## YOUR INSTRUCTIONS
What's wanted is a faithful retyping of every entry, pictures excluded.

DATA UNDER STUDY START

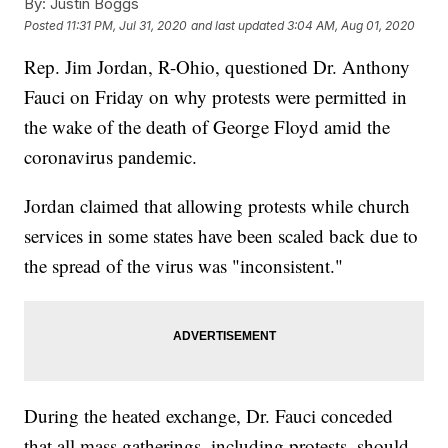
By:
Justin Boggs
Posted
11:31 PM, Jul 31, 2020
and last updated
3:04 AM, Aug 01, 2020
Rep. Jim Jordan, R-Ohio, questioned Dr. Anthony
Fauci on Friday on why protests were permitted in
the wake of the death of George Floyd amid the
coronavirus pandemic.
Jordan claimed that allowing protests while church
services in some states have been scaled back due to
the spread of the virus was "inconsistent."
During the heated exchange, Dr. Fauci conceded
that all mass gatherings, including protests, should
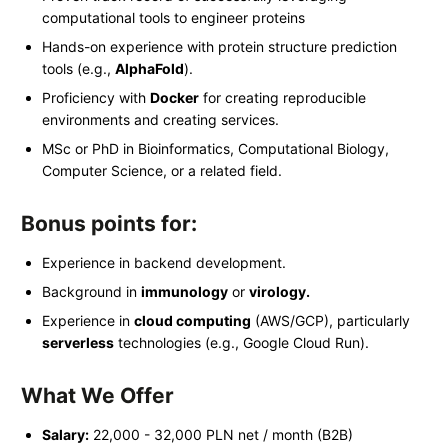
computational tools to engineer proteins
Hands-on experience with protein structure prediction
tools (e.g.,
AlphaFold
).
Proficiency with
Docker
for creating reproducible
environments and creating services.
MSc or PhD in Bioinformatics, Computational Biology,
Computer Science, or a related field.
Bonus points for:
Experience in backend development.
Background in
immunology
or
virology.
Experience in
cloud computing
(AWS/GCP), particularly
serverless
technologies (e.g., Google Cloud Run).
What We Offer
Salary:
22,000 - 32,000 PLN net / month (B2B)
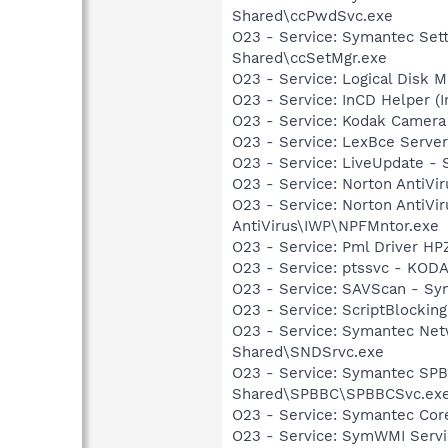
Shared\ccPwdSvc.exe
O23 - Service: Symantec Set
Shared\ccSetMgr.exe
O23 - Service: Logical Disk
O23 - Service: InCD Helper (
O23 - Service: Kodak Camer
O23 - Service: LexBce Serve
O23 - Service: LiveUpdate 
O23 - Service: Norton AntiVi
O23 - Service: Norton AntiVi
AntiVirus\IWP\NPFMntor.exe
O23 - Service: Pml Driver H
O23 - Service: ptssvc - KOD
O23 - Service: SAVScan - Sy
O23 - Service: ScriptBlocki
O23 - Service: Symantec Net
Shared\SNDSrvc.exe
O23 - Service: Symantec SP
Shared\SPBBC\SPBBCSvc.ex
O23 - Service: Symantec Co
O23 - Service: SymWMI Servi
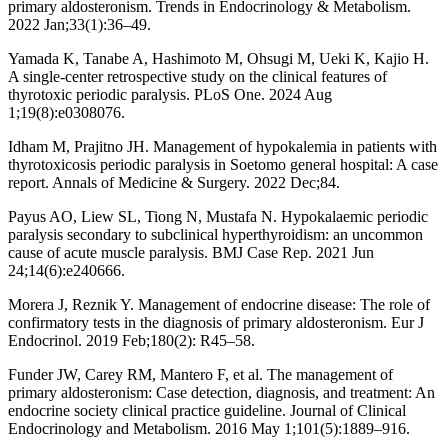
primary aldosteronism. Trends in Endocrinology & Metabolism.
2022 Jan;33(1):36–49.
Yamada K, Tanabe A, Hashimoto M, Ohsugi M, Ueki K, Kajio H.
A single-center retrospective study on the clinical features of
thyrotoxic periodic paralysis. PLoS One. 2024 Aug
1;19(8):e0308076.
Idham M, Prajitno JH. Management of hypokalemia in patients with
thyrotoxicosis periodic paralysis in Soetomo general hospital: A case
report. Annals of Medicine & Surgery. 2022 Dec;84.
Payus AO, Liew SL, Tiong N, Mustafa N. Hypokalaemic periodic
paralysis secondary to subclinical hyperthyroidism: an uncommon
cause of acute muscle paralysis. BMJ Case Rep. 2021 Jun
24;14(6):e240666.
Morera J, Reznik Y. Management of endocrine disease: The role of
confirmatory tests in the diagnosis of primary aldosteronism. Eur J
Endocrinol. 2019 Feb;180(2): R45–58.
Funder JW, Carey RM, Mantero F, et al. The management of
primary aldosteronism: Case detection, diagnosis, and treatment: An
endocrine society clinical practice guideline. Journal of Clinical
Endocrinology and Metabolism. 2016 May 1;101(5):1889–916.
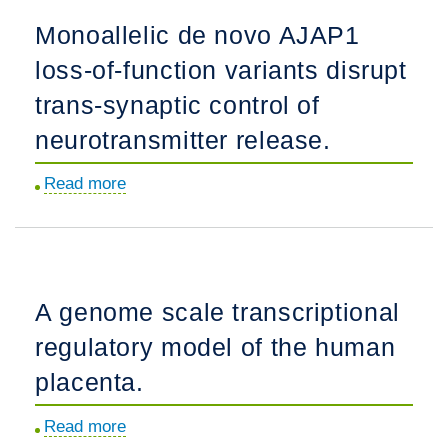
parasite
Monoallelic de novo AJAP1
cyclic
loss-of-function variants disrupt
nucleotide
phosphodiesterases
trans-synaptic control of
block
neurotransmitter release.
asexual
blood-
Read more
about
stage
Monoallelic
development
de
and
novo
mosquito
AJAP1
A genome scale transcriptional
transmission.
loss-
regulatory model of the human
of-
function
placenta.
variants
Read more
about
disrupt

DATA UNDER STUDY END

## ANSWER TO THIS EXERCISE
By:
Justin Boggs
Posted
11:31 PM, Jul 31, 2020
and last updated
3:04 AM, Aug 01, 2020
Rep. Jim Jordan, R-Ohio, questioned Dr. Anthony
Fauci on Friday on why protests were permitted in
the wake of the death of George Floyd amid the
coronavirus pandemic.
Jordan claimed that allowing protests while church
services in some states have been scaled back due to
the spread of the virus was "inconsistent."
During the heated exchange, Dr. Fauci conceded
that all mass gatherings, including protests, should
computational tools to engineer proteins
Hands-on experience with protein structure prediction
tools (e.g.,
AlphaFold
).
Proficiency with
Docker
for creating reproducible
environments and creating services.
MSc or PhD in Bioinformatics, Computational Biology,
Computer Science, or a related field.
Bonus points for:
Experience in backend development.
Background in
immunology
or
virology.
Experience in
cloud computing
(AWS/GCP), particularly
serverless
technologies (e.g., Google Cloud Run).
What We Offer
Salary:
22,000 - 32,000 PLN net / month (B2B)
Shared\ccPwdSvc.exe
O23 - Service: Symantec Set
Shared\ccSetMgr.exe
O23 - Service: Logical Disk
O23 - Service: InCD Helper (
O23 - Service: Kodak Camer
O23 - Service: LexBce Serve
O23 - Service: LiveUpdate 
O23 - Service: Norton AntiVi
O23 - Service: Norton AntiVi
AntiVirus\IWP\NPFMntor.exe
O23 - Service: Pml Driver H
O23 - Service: ptssvc - KOD
O23 - Service: SAVScan - Sy
O23 - Service: ScriptBlocki
O23 - Service: Symantec Net
Shared\SNDSrvc.exe
O23 - Service: Symantec SP
Shared\SPBBC\SPBBCSvc.ex
O23 - Service: Symantec Co
O23 - Service: SymWMI Servi
primary aldosteronism. Trends in Endocrinology & Metabolism.
2022 Jan;33(1):36–49.
Yamada K, Tanabe A, Hashimoto M, Ohsugi M, Ueki K, Kajio H.
A single-center retrospective study on the clinical features of
thyrotoxic periodic paralysis. PLoS One. 2024 Aug
1;19(8):e0308076.
Idham M, Prajitno JH. Management of hypokalemia in patients with
thyrotoxicosis periodic paralysis in Soetomo general hospital: A case
report. Annals of Medicine & Surgery. 2022 Dec;84.
Payus AO, Liew SL, Tiong N, Mustafa N. Hypokalaemic periodic
paralysis secondary to subclinical hyperthyroidism: an uncommon
cause of acute muscle paralysis. BMJ Case Rep. 2021 Jun
24;14(6):e240666.
Morera J, Reznik Y. Management of endocrine disease: The role of
confirmatory tests in the diagnosis of primary aldosteronism. Eur J
Endocrinol. 2019 Feb;180(2): R45–58.
Funder JW, Carey RM, Mantero F, et al. The management of
primary aldosteronism: Case detection, diagnosis, and treatment: An
endocrine society clinical practice guideline. Journal of Clinical
Endocrinology and Metabolism. 2016 May 1;101(5):1889–916.
parasite
Monoallelic de novo AJAP1
cyclic
loss-of-function variants disrupt
nucleotide
phosphodiesterases
trans-synaptic control of
block
neurotransmitter release.
asexual
blood-
Read more
about
stage
Monoallelic
development
de
and
novo
mosquito
AJAP1
A genome scale transcriptional
transmission.
loss-
regulatory model of the human
of-
function
placenta.
variants
Read more
about
disrupt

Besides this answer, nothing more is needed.